*** The data ***

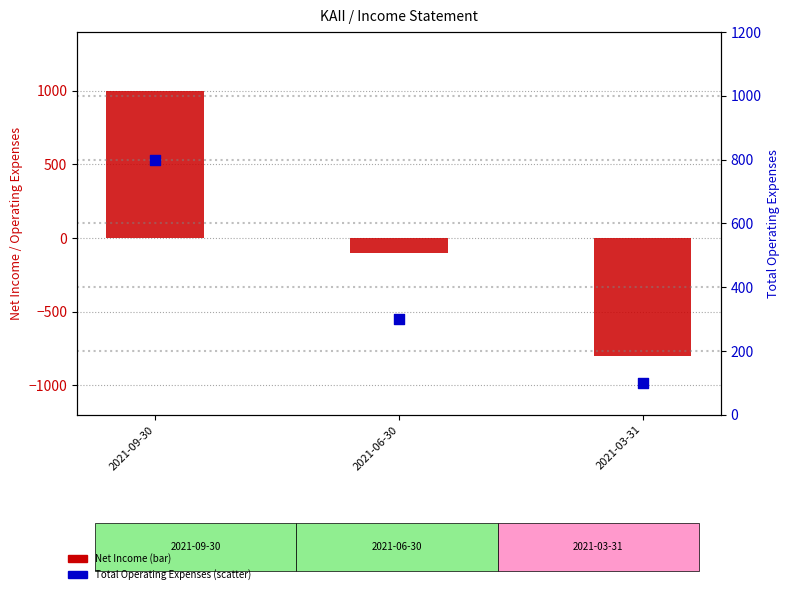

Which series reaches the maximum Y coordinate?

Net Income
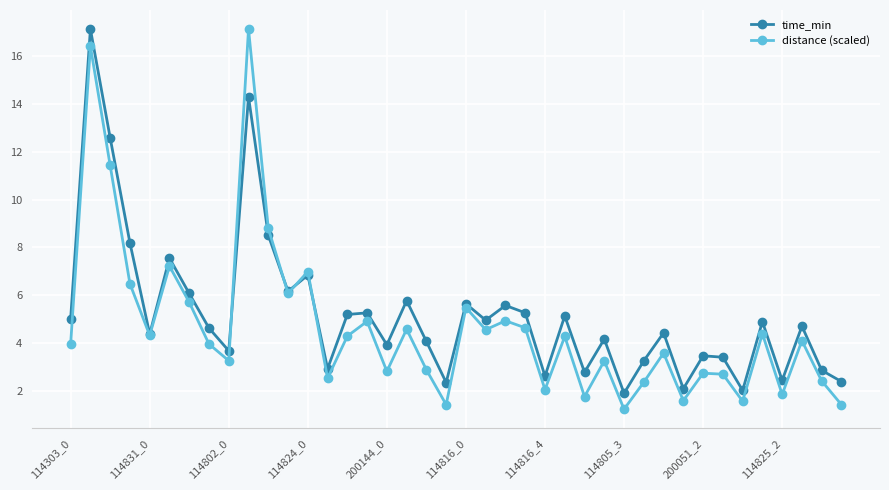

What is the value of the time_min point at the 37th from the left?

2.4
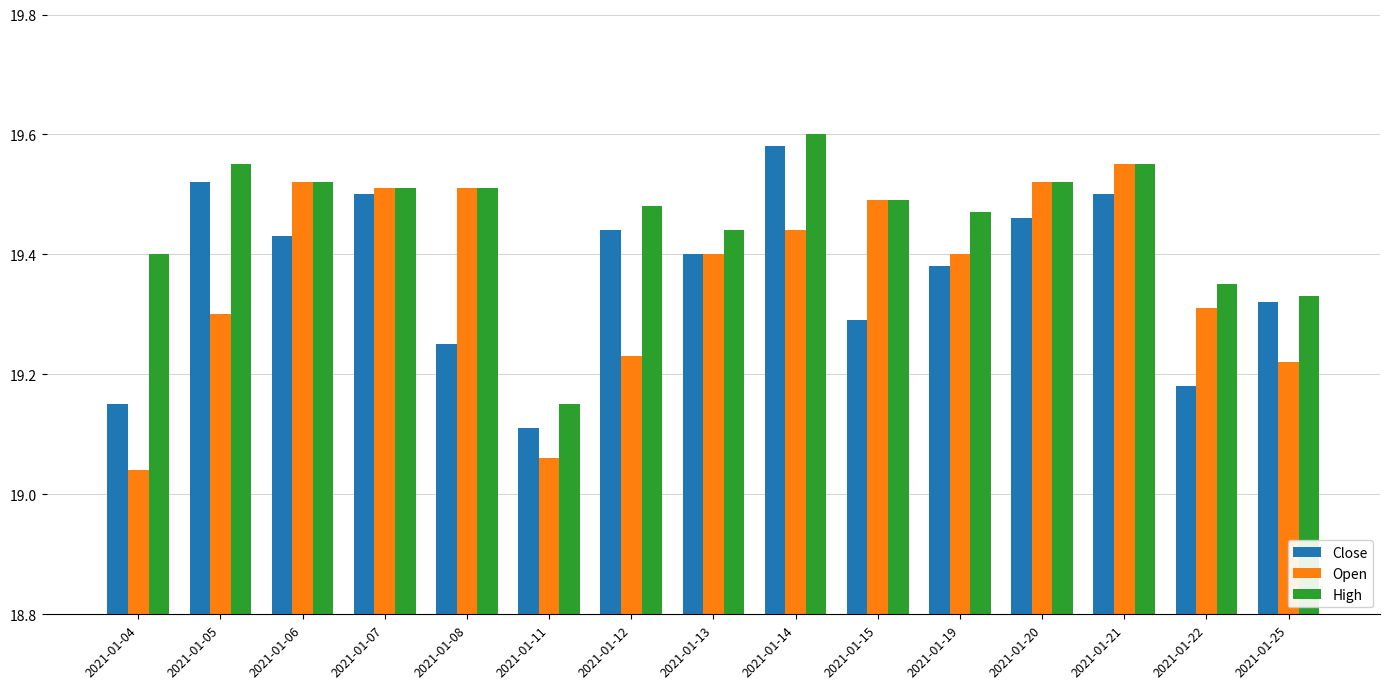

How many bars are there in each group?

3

***

**Task goal:** Rewrite the lines of the material above as a numbered list, omitting the blank lines and the pictures.

**Worked solution:**
1. Which series reaches the maximum Y coordinate?
2. Net Income
3. What is the value of the time_min point at the 37th from the left?
4. 2.4
5. How many bars are there in each group?
6. 3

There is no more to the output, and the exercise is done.